Directions
When the line containing "Identify the document" appears in the data below, begin copying there and stop only after the line containing "list [79, 354, 1863, 597]".

Extracted material
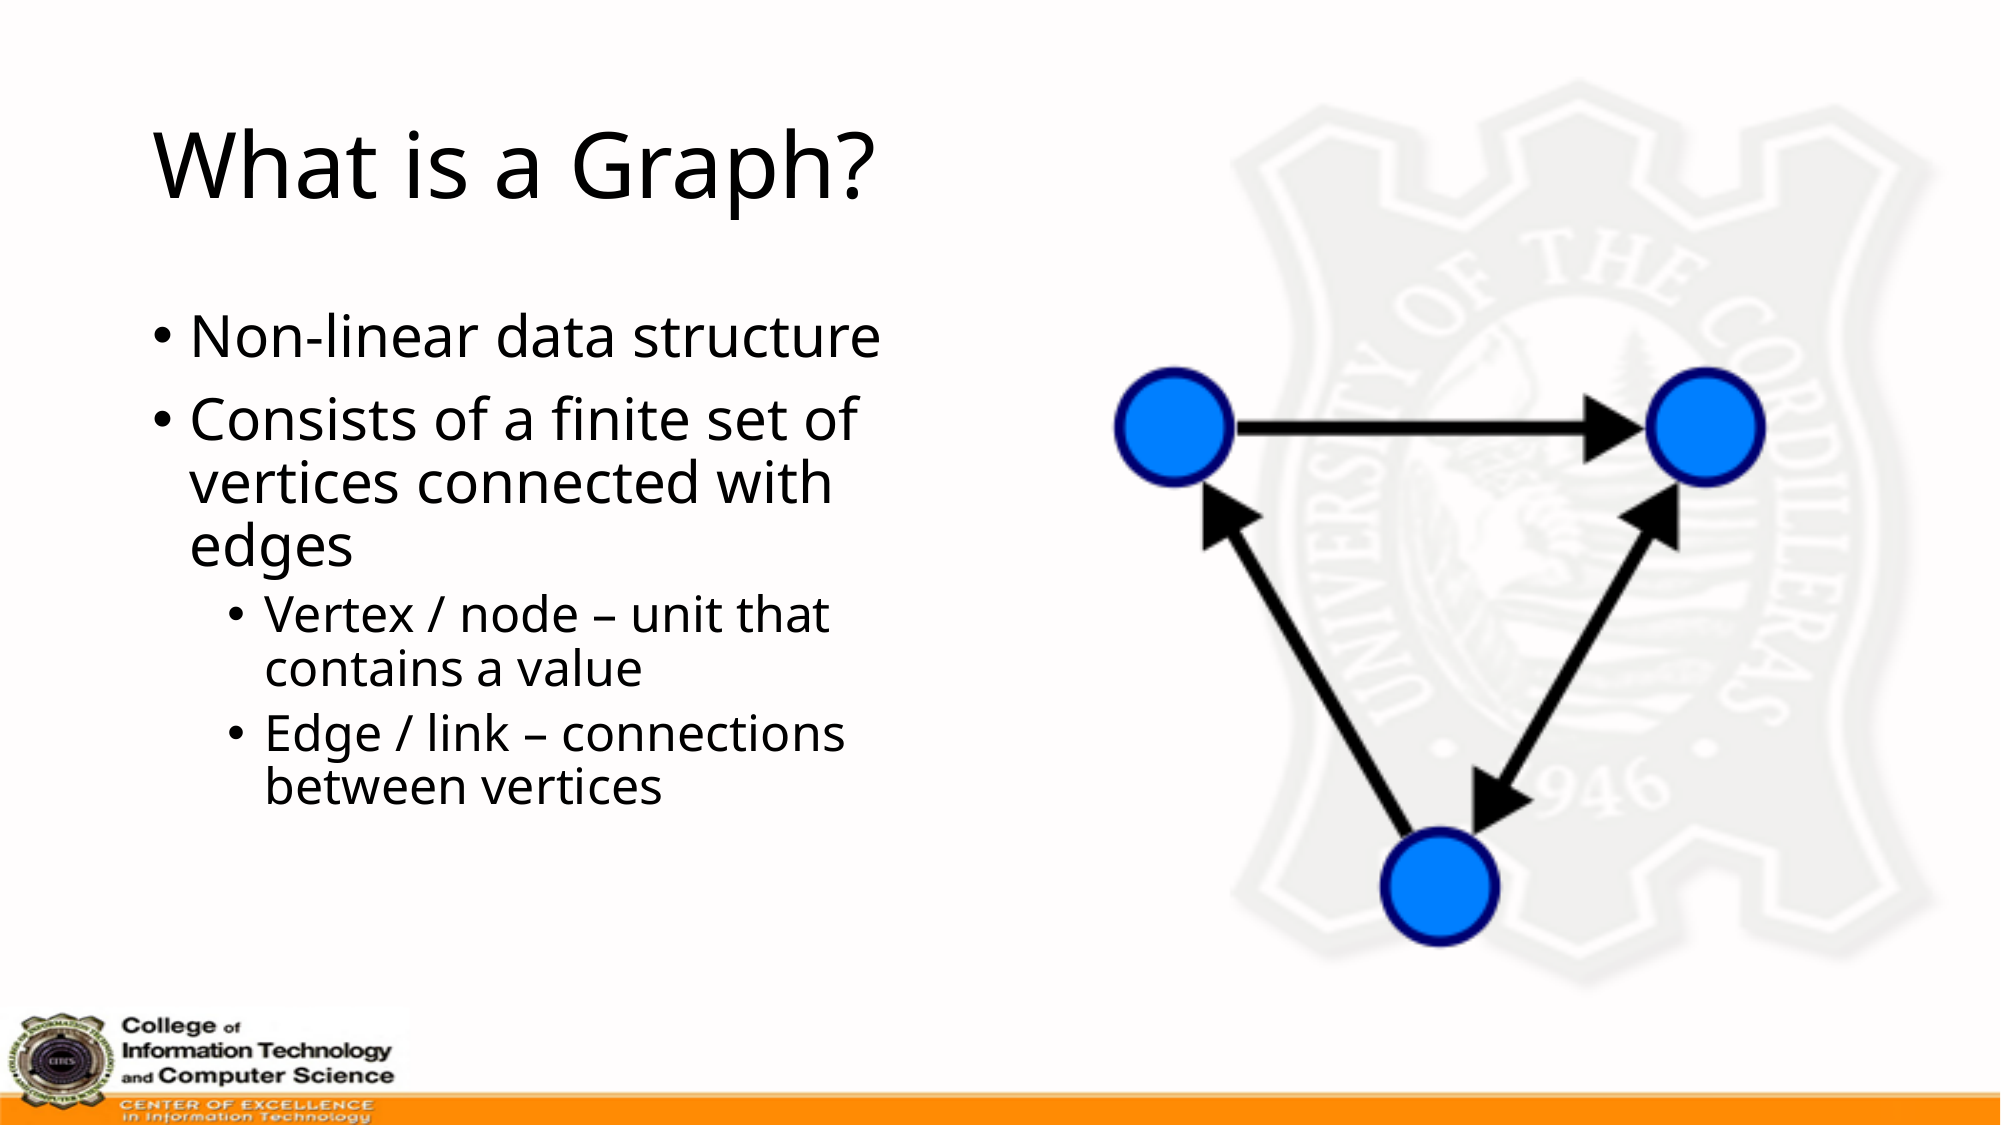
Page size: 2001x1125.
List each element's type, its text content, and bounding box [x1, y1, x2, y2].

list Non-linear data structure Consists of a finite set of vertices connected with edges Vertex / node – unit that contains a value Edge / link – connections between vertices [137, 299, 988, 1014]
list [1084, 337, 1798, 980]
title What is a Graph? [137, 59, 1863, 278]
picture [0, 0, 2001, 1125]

* * *

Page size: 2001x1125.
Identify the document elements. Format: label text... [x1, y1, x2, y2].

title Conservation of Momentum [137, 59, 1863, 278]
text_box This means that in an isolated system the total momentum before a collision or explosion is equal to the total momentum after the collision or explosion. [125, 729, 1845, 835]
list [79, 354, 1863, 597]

Your solution
Identify the document elements. Format: label text... [x1, y1, x2, y2].

title Conservation of Momentum [137, 59, 1863, 278]
text_box This means that in an isolated system the total momentum before a collision or explosion is equal to the total momentum after the collision or explosion. [125, 729, 1845, 835]
list [79, 354, 1863, 597]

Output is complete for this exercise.